We wanted to explore a period before Samuel L. Jackson’s Nick Fury had any idea about any of the other heroes and crazy stuff going on in the world. You know, we first met Nick when he told Tony, “You’re part of a big universe. You just don’t know yet.” Well, we want to go back to a time when he didn’t know it yet, and really showcase and announce that Carol Danvers was that first hero that Nick came across. That meant she could be the singular hero, but place it within timing of the MCU. It also got us talking about different genres, exploring this notion of sort of the ‘90s action film. We hadn’t necessarily done anything like that before either, so there are definitely homages to our favorite ‘90s action films within Captain Marvel.What defines a ‘90s action film? Like, what would be a few of the inspirations?
Well, not necessarily talking about any particulars of the story, but the action elements Terminator 2. That’s about as iconic as you get, looking at kind of those cool street level fights, street level car chases, and fun stuff like that. That being said, much of the movie takes place in outer space, as you might think a Captain Marvel movie would. Like all of our genre inspirations, there are bits and pieces here and there.You opened Black Panther with a prologue set in 1992. I wondered if we might expect more hero stories to be set in that time period going forward?
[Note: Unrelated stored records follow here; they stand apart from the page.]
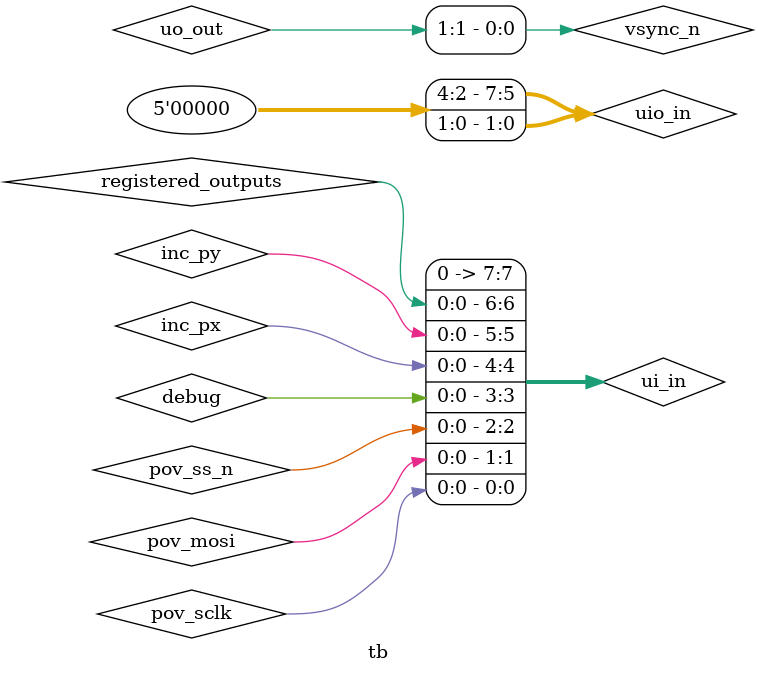
<source format=v>
`default_nettype none
`timescale 1ns/1ps

module tb;

    initial begin
        $dumpfile("tb.vcd");
        $dumpvars(0, tb);
    end

    // --- Named inputs controlled by test: ---
    // Universal TT04 inputs:
    reg clk;
    reg rst_n;
    reg ena;
    // Specific inputs for raybox-zero:
    reg pov_sclk;
    reg pov_mosi;
    reg pov_ss_n;
    reg debug;
    reg inc_px;
    reg inc_py;
    reg registered_outputs; // aka just 'reg'
    reg reg_sclk;
    reg reg_mosi;
    reg reg_ss_n;
    // Specific outputs for raybox-zero:
    wire [5:0] rgb  = uo_out[7:2]; // B=[5:4], G=[3:2], R=[1:0]
    wire [1:0] rr = rgb[1:0];
    wire [1:0] gg = rgb[3:2];
    wire [1:0] bb = rgb[5:4];
    wire hsync_n    = uo_out[0];
    wire vsync_n    = uo_out[1];
    wire o_hblank   = uio_out[0];
    wire o_vblank   = uio_out[1];

    // --- DUT's generic IOs from the TT wrapper ---
    wire [7:0] ui_in;       // Dedicated inputs
    wire [7:0] uo_out;      // Dedicated outputs
    wire [7:0] uio_in;      // Bidir IOs: Input path
    wire [7:0] uio_out;     // Bidir IOs: Output path
    wire [7:0] uio_oe;      // Bidir IOs: Enable path (active high: 0=input, 1=output).

    assign ui_in = {
        1'b0,
        registered_outputs,
        inc_py,
        inc_px,
        debug,
        pov_ss_n,
        pov_mosi,
        pov_sclk
    };

    assign uio_in = {
        3'b000,
        reg_ss_n,
        reg_mosi,
        reg_sclk,
        2'b00
    };

    tt_um_algofoogle_raybox_zero uut(
    `ifdef GL_TEST
        // include power ports for the Gate Level test
        .VPWR( 1'b1),
        .VGND( 1'b0),
    `endif
        .ui_in      (ui_in),    // Dedicated inputs
        .uo_out     (uo_out),   // Dedicated outputs
        .uio_in     (uio_in),   // IOs: Input path -- UNUSED in this design.
        .uio_out    (uio_out),  // IOs: Output path
        .uio_oe     (uio_oe),   // IOs: Enable path (active high: 0=input, 1=output)
        .ena        (ena),      // will go high when the design is enabled
        .clk        (clk),      // clock
        .rst_n      (rst_n)     // reset_n - low to reset
    );

endmodule

</source>
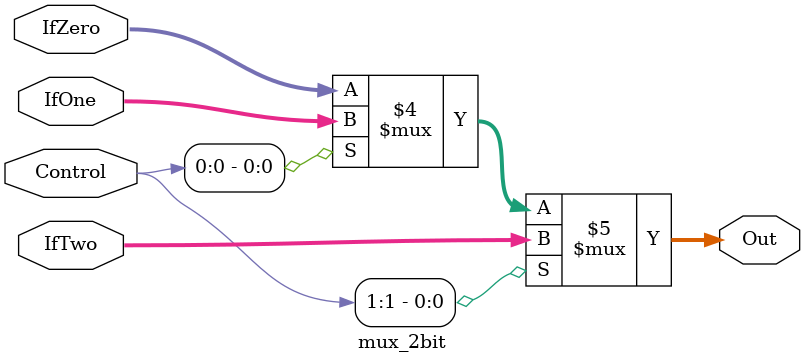
<source format=v>
/* 2Bit Mux Module
This is a universal mux (any number of bits). If test is zero Ifzero is returned. If test is one ifOne is returned. Output is Out. This verison has a 2bit Control.
*/
module mux_2bit (
	input wire [1:0] Control,
	input wire [BITS:0] IfZero,
	input wire [BITS:0] IfOne,
	input wire [BITS:0] IfTwo,
	output reg [BITS:0] Out
);

parameter BITS = 31;

always @ (*) begin
	Out = (Control[1] == 1 ? IfTwo : (Control[0] == 1 ? IfOne : IfZero)); // Terinary operator to determine Output of mux.
end

endmodule

</source>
I would say no. I mean, in terms of Captain Marvel and a young T’Chaka in ’92, no. That’s not where we’re headed. But we would talk about the ancestral plane sequence [in Black Panther] where, towards the end of the movie, T’Challa takes the herb again and encounters his father, where he’s like, “Hey, man. We’ve kind of screwed up, and I want to change it.” There’s that moment where all of the ancestors come behind T’Chaka. We would joke and go, “I want to see … what’s their story? What’s that story? Who was Bashenga, the first king of Wakanda? Who’s that third to the left, behind T’Chaka? What was their story in Wakanda in 1938? That would be cool.” It all starts as conversations like that. The more audiences want to see these stories, the more opportunities we have to explore different places and time.